■ Work instruction: Transcribe the listing exactly, leaving out every picture.

■ Supplied material:
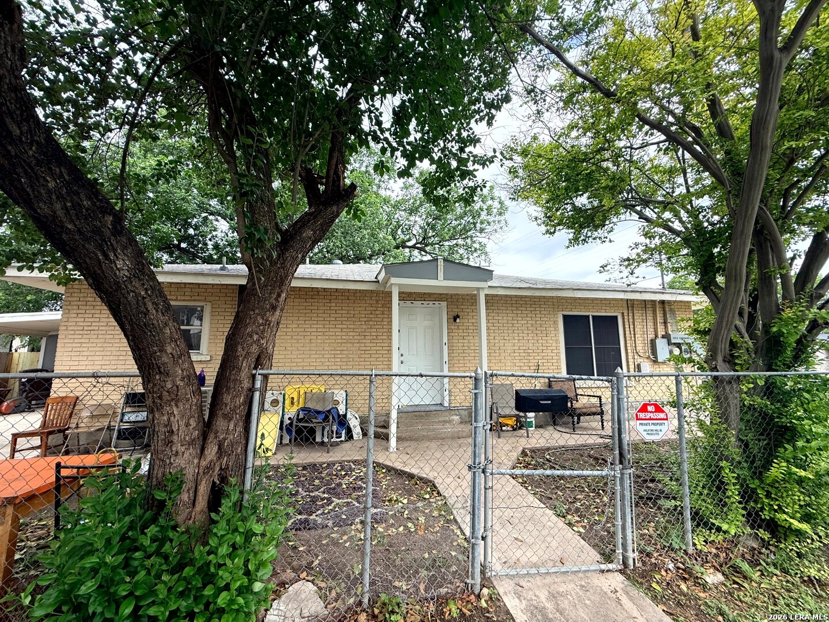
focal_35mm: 14
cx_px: 414
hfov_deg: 102.0
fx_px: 335
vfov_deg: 85.7
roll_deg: +0.1
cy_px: 311
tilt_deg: +8.2
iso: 64
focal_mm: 2.22
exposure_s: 1/602
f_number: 2.2
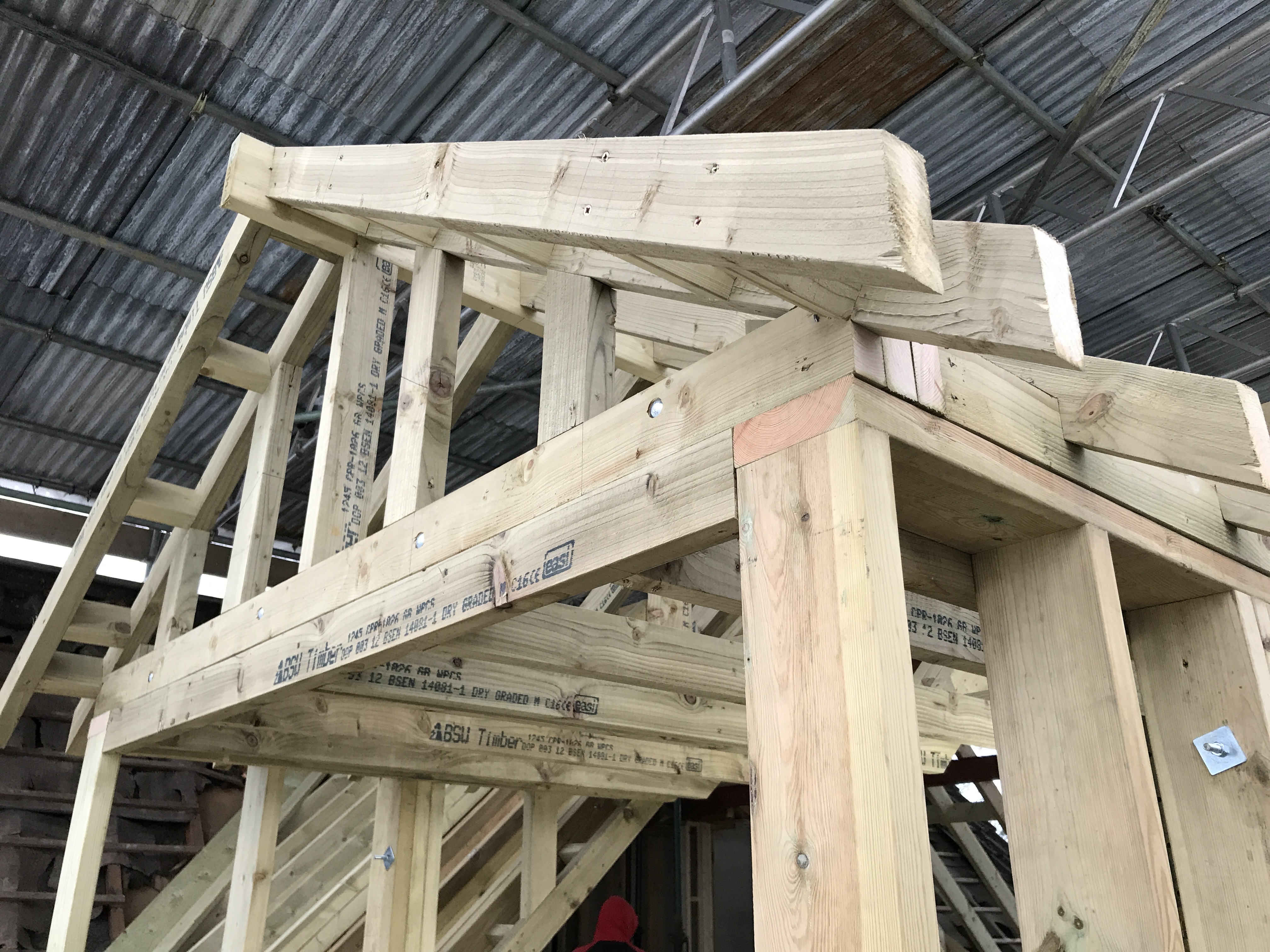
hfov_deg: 63.4
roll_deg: -0.4
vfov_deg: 49.7
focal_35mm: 28
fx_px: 1027
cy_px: 476
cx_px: 635
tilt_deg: +22.3
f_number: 1.8
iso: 25
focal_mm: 3.99
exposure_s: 1/33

■ Response:
focal_35mm: 14
cx_px: 414
hfov_deg: 102.0
fx_px: 335
vfov_deg: 85.7
roll_deg: +0.1
cy_px: 311
tilt_deg: +8.2
iso: 64
focal_mm: 2.22
exposure_s: 1/602
f_number: 2.2
hfov_deg: 63.4
roll_deg: -0.4
vfov_deg: 49.7
focal_35mm: 28
fx_px: 1027
cy_px: 476
cx_px: 635
tilt_deg: +22.3
f_number: 1.8
iso: 25
focal_mm: 3.99
exposure_s: 1/33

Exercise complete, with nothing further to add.